In 1994, while studying at a railway college in Hunan Province, I took one of those tapes to Hunan People’s Broadcasting Station to look for a summer job. I was too naïve to know that there was no possibility for a student like me to work at a state-controlled media network. The state allocated jobs to everyone. My role was decided already, as an accountant working at the 17th Railway Bureau. The head of the station told me to leave. However, after listening to my tape, the radio host Shang Neng offered me a half hour in his program. He was famous enough to be able to fight against his boss’s disapproval. All state-controlled stations needed money to survive after the 1992 economic reforms—when China set the goal of establishing a socialist market system, opening the gate to the outside world—and Shang Neng attracted a lot of commercials for them.

One year later, in 1995, I signed a contract with the radio station by winning an open competition.
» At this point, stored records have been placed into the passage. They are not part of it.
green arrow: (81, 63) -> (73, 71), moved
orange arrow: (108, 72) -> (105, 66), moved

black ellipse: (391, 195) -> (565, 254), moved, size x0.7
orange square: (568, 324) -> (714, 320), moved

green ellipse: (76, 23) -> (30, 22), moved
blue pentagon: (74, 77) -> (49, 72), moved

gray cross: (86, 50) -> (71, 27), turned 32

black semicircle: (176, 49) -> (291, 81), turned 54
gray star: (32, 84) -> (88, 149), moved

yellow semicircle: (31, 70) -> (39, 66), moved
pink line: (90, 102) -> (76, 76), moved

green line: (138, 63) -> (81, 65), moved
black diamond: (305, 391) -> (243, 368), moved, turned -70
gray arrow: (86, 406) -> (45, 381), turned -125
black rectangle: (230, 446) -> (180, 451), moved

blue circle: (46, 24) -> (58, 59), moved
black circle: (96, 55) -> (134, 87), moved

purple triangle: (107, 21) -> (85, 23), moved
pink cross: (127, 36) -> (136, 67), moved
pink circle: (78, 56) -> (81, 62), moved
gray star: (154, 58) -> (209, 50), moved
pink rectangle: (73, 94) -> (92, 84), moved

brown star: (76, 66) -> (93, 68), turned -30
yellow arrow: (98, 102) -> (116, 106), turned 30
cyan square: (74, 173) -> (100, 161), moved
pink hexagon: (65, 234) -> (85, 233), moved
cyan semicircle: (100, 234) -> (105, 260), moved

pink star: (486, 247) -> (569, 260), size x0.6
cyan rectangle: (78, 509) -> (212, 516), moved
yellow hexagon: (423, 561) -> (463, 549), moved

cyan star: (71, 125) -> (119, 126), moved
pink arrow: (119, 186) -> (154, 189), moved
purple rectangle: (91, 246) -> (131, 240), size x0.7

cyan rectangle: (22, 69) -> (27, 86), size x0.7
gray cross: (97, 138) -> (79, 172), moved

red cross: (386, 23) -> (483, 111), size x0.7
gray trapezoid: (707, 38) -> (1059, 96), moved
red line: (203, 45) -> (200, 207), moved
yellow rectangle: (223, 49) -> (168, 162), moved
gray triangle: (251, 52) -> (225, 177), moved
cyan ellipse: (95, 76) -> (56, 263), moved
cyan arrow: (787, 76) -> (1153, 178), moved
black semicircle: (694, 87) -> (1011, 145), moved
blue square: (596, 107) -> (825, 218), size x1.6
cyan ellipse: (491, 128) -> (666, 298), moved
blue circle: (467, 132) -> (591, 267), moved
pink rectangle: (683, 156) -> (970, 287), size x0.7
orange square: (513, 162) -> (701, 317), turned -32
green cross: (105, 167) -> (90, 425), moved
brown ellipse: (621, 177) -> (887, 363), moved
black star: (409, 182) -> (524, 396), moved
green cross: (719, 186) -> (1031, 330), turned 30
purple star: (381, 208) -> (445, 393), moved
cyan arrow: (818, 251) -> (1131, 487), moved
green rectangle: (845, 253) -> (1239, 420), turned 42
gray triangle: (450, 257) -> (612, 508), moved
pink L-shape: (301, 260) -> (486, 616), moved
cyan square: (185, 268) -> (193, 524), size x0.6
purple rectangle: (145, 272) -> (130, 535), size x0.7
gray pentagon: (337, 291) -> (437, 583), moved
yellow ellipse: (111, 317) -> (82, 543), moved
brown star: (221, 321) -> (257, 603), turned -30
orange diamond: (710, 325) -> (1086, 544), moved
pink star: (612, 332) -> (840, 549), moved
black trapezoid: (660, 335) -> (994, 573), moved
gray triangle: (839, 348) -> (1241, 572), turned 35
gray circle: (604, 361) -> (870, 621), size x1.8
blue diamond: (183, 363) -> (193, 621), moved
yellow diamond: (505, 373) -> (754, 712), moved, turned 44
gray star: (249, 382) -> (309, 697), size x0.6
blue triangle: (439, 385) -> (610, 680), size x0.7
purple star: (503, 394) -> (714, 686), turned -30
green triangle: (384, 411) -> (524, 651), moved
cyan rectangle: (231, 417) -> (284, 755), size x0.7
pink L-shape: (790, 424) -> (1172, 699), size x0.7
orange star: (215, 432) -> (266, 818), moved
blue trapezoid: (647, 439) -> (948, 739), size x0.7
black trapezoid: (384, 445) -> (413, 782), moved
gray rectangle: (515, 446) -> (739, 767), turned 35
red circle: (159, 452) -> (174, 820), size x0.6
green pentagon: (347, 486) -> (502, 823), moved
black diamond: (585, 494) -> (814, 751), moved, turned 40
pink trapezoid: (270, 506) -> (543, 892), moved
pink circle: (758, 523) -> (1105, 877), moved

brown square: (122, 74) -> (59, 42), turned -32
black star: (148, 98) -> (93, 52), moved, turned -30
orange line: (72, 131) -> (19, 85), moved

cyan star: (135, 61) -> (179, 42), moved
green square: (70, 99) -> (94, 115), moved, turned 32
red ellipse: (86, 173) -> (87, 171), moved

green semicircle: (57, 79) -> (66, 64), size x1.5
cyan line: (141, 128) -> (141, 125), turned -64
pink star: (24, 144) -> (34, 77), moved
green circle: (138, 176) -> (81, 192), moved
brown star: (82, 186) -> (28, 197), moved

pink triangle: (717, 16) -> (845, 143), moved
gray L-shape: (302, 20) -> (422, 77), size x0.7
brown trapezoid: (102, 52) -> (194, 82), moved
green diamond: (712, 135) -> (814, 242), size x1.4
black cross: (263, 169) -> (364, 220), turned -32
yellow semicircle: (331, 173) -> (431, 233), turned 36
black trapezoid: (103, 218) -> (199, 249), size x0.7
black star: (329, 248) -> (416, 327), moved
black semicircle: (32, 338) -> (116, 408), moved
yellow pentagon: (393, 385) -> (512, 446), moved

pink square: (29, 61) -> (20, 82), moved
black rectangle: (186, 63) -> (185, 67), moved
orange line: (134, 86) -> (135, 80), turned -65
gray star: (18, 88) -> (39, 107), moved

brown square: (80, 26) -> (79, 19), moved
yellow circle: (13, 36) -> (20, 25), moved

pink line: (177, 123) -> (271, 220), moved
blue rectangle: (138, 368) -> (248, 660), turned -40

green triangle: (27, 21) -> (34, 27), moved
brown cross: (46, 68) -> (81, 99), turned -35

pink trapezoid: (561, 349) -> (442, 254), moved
It was the first time the station had selected staff through an open market and fair competition. Thinking that a contract meant a job that was only temporary, my mother wrote a harsh letter to warn me of what I might lose if I gave up my state-allocated railway job: my house, hukou, social benefits, safety. In short, all she had had to struggle for her entire life. I didn’t write back to her. Living in a society with a long history of collectivism, we rarely talk about our personal feelings at home, and this was especially true after a period of excessive politicization where the idea of individual humanity was seen as “spiritual pollution.” It was hard to tell my mom that, for me, a job was a spiritual human bond. People wrote to me and I read their letters on the radio; it was a human bond. There were long-suppressed voices that wanted to be heard, and I was there. I did nothing but listen, yet the hole in my life was filled by strangers. More than making a living, I was alive.

In 1999, in order to survive, all the stations—radio and television alike—had to produce programs that spoke to people’s needs. New Youth, a program on Hunan TV, invited me to be their host, and my job was to interview young people who brought sharp ideas to different fields. This was during China’s explosive economic growth, and I realized these people had one thing in common: instead of destroying the old, they built the new where creativity was most unfettered. Life itself has to grow, and where there is a gap, there is a way out. I ended up writing their story as well, including the parts that the station cut, to provide a fuller picture for the magazines. The media market was expanding quickly and competitively around 2000, so it had been to my advantage to work freely, and not sign a contract with the TV station. As one of the first generation media freelancers, I got a taste of what it was like to be independent. Like the rock-and-roll star Cui Jian sang, “As long as I have a pen, no one can stop me.”